ACTIVITY:
When the word "under" shows up in a line of the records below, copy that line.

[Start of Attachment]

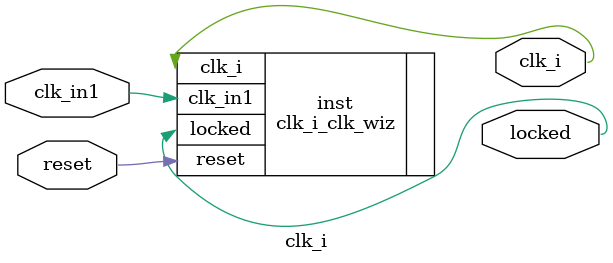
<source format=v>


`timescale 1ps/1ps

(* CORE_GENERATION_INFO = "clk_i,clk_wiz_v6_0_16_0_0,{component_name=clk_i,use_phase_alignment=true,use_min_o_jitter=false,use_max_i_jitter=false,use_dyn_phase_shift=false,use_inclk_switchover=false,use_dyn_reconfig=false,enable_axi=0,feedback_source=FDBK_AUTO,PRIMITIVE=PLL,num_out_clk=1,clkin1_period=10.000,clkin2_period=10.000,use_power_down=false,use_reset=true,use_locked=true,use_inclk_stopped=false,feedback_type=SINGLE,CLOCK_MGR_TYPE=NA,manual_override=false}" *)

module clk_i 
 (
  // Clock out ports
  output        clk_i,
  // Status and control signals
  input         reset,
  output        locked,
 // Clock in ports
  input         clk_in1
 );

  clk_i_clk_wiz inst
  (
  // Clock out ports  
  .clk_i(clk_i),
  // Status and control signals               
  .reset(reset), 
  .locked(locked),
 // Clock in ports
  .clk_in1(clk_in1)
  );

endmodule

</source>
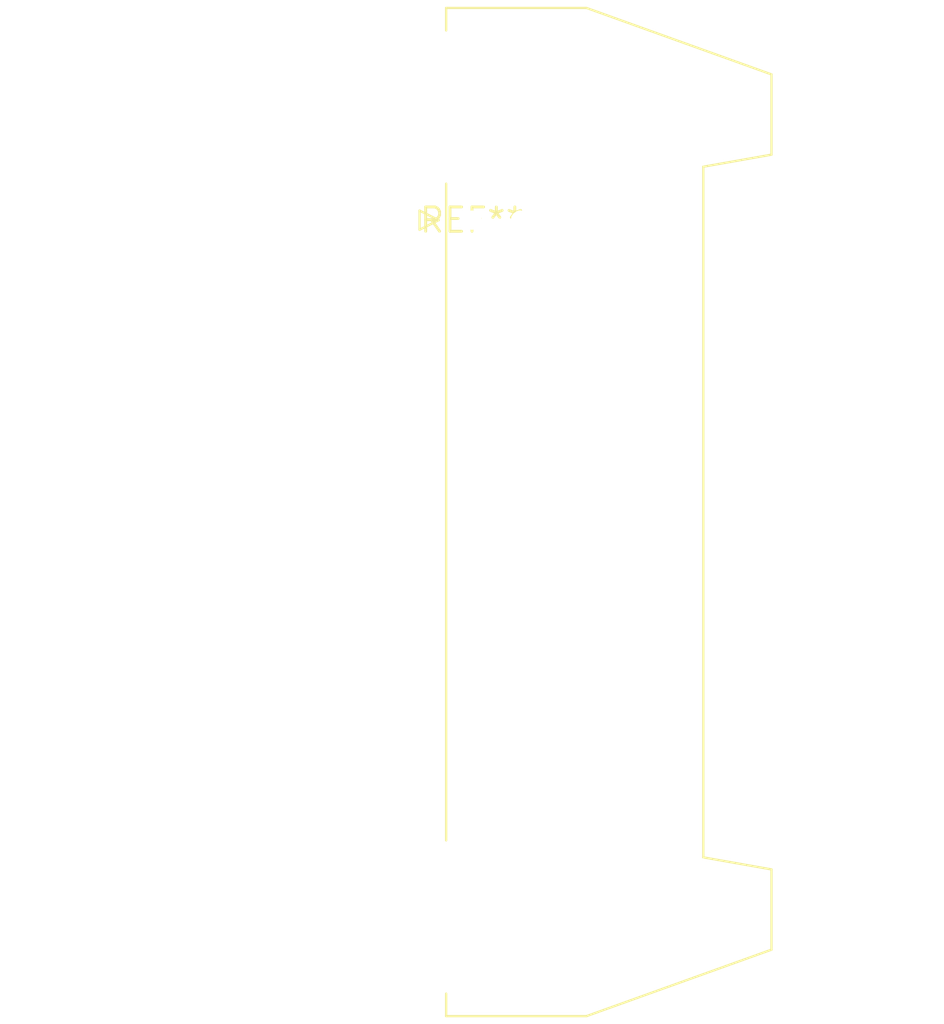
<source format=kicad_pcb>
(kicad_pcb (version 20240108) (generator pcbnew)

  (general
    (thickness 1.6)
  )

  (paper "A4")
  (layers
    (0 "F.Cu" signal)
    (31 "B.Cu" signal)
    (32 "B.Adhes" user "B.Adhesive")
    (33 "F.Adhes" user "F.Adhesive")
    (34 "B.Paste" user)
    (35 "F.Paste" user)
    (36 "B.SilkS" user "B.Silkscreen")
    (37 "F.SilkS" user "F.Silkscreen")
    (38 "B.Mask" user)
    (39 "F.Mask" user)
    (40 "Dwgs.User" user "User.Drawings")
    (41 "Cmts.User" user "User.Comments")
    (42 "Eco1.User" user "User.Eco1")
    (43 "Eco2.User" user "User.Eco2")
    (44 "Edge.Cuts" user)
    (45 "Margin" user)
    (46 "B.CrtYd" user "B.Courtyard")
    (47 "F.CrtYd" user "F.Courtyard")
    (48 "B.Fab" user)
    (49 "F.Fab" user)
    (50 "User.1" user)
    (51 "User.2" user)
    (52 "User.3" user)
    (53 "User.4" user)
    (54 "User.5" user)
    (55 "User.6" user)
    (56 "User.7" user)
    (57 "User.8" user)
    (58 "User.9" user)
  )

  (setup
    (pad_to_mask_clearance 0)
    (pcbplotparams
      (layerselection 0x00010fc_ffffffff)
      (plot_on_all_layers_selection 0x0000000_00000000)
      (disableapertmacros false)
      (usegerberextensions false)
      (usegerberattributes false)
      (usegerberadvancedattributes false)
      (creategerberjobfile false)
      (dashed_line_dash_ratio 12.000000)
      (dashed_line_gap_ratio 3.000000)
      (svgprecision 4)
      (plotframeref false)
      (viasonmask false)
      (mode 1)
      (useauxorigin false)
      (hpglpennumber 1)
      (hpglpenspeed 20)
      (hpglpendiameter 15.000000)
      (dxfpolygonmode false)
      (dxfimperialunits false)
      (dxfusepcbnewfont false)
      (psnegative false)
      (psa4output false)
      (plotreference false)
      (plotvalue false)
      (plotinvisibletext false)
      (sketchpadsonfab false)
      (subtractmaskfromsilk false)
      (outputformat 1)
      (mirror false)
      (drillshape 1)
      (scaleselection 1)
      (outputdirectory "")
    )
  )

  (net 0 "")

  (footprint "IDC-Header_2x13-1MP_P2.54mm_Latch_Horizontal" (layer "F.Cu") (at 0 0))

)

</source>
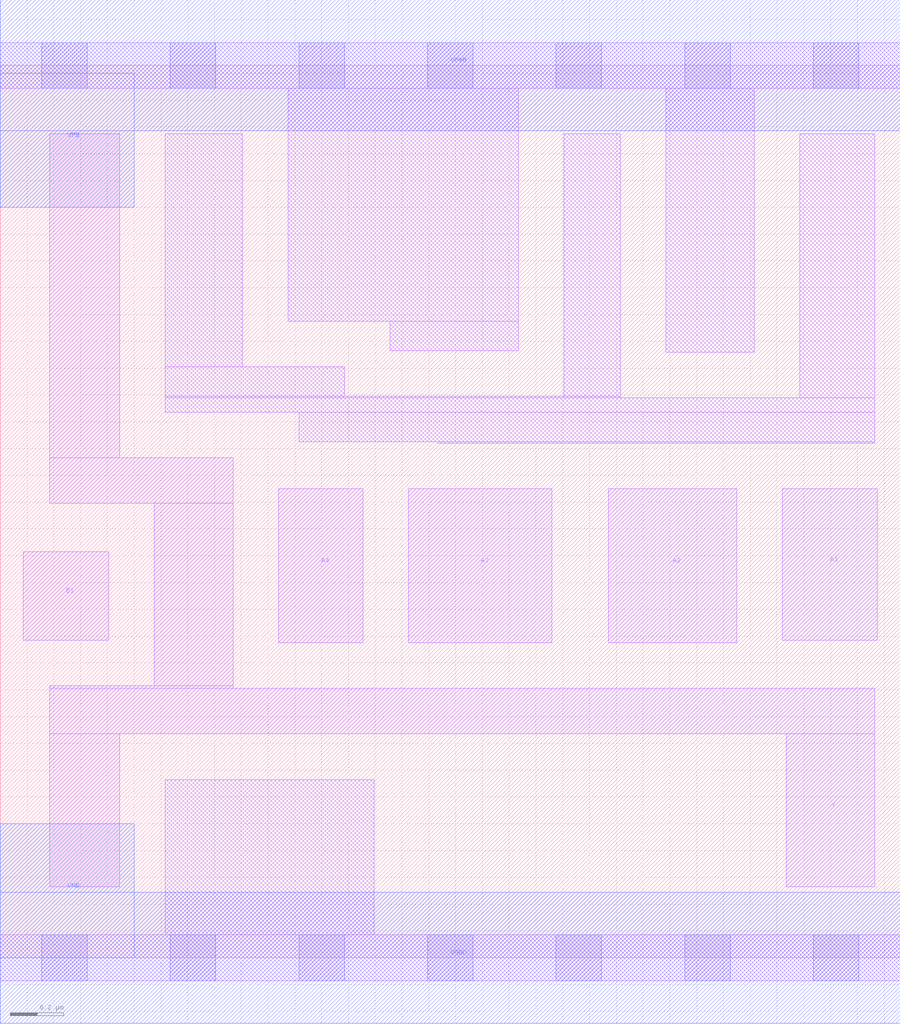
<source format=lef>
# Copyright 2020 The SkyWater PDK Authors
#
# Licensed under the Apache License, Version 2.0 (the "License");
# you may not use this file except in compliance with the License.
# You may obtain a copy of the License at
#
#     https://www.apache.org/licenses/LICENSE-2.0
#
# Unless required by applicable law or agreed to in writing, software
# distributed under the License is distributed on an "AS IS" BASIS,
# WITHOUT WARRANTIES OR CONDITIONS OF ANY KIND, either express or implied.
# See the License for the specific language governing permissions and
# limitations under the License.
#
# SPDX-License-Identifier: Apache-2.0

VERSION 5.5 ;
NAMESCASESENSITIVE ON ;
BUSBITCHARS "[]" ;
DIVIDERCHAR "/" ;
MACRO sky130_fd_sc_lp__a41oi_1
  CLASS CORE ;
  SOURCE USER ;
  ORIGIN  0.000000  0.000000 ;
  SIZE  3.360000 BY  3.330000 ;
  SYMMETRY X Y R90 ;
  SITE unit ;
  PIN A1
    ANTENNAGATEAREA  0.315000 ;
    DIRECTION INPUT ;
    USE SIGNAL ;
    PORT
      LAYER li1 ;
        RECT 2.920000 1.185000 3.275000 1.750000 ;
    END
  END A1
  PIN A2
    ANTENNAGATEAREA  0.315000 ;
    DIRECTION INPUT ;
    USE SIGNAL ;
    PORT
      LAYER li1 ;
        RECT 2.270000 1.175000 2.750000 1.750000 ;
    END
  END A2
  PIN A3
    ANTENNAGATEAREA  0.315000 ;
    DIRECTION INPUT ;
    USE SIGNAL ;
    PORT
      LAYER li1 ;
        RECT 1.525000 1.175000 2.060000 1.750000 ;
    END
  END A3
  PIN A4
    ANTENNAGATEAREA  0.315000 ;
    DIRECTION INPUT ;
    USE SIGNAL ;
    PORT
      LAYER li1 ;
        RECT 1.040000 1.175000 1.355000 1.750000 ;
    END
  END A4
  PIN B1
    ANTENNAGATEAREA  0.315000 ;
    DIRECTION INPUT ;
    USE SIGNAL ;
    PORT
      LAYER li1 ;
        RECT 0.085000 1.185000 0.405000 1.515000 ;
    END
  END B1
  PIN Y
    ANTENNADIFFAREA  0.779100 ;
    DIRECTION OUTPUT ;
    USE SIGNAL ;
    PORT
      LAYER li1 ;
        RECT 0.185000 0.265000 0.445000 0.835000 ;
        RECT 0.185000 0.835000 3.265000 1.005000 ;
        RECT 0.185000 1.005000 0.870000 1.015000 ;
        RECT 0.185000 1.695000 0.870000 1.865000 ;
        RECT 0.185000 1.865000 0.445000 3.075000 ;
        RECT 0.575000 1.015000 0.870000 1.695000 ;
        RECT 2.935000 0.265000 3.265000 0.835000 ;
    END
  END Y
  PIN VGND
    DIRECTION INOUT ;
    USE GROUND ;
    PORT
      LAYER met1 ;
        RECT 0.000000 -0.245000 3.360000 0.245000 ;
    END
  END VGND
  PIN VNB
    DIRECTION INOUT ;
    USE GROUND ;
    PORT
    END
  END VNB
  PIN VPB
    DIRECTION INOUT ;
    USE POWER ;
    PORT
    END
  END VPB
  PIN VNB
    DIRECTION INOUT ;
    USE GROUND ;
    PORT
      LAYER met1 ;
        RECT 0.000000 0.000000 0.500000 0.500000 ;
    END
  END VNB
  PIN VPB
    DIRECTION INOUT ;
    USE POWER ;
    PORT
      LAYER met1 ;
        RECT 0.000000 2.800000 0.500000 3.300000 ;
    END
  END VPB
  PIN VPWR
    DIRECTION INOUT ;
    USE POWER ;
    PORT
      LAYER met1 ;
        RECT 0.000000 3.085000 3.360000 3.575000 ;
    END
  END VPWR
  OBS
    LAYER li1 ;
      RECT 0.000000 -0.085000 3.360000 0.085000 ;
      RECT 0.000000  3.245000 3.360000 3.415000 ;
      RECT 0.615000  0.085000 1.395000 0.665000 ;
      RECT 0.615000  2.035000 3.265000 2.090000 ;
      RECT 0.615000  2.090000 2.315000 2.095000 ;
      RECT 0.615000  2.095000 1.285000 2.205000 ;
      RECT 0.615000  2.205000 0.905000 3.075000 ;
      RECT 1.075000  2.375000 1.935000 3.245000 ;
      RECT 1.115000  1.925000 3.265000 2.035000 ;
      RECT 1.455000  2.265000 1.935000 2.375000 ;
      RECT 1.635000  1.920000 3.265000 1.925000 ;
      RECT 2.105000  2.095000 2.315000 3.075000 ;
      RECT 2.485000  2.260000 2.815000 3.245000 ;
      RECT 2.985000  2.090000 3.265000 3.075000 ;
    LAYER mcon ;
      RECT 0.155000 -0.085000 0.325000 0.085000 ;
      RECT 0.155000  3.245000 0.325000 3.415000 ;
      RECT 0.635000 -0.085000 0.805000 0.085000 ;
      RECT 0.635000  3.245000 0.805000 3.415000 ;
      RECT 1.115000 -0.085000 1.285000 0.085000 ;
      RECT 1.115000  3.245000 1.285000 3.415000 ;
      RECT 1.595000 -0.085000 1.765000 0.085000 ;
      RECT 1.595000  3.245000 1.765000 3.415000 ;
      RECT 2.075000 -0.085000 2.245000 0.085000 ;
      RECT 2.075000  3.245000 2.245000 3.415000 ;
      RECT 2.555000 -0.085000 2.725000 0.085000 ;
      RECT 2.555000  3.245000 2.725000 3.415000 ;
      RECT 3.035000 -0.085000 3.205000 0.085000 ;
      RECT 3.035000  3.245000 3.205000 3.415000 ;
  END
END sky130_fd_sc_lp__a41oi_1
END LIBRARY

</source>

[End of Attachment]

RESPONSE AREA:
# Licensed under the Apache License, Version 2.0 (the "License");
# distributed under the License is distributed on an "AS IS" BASIS,
# limitations under the License.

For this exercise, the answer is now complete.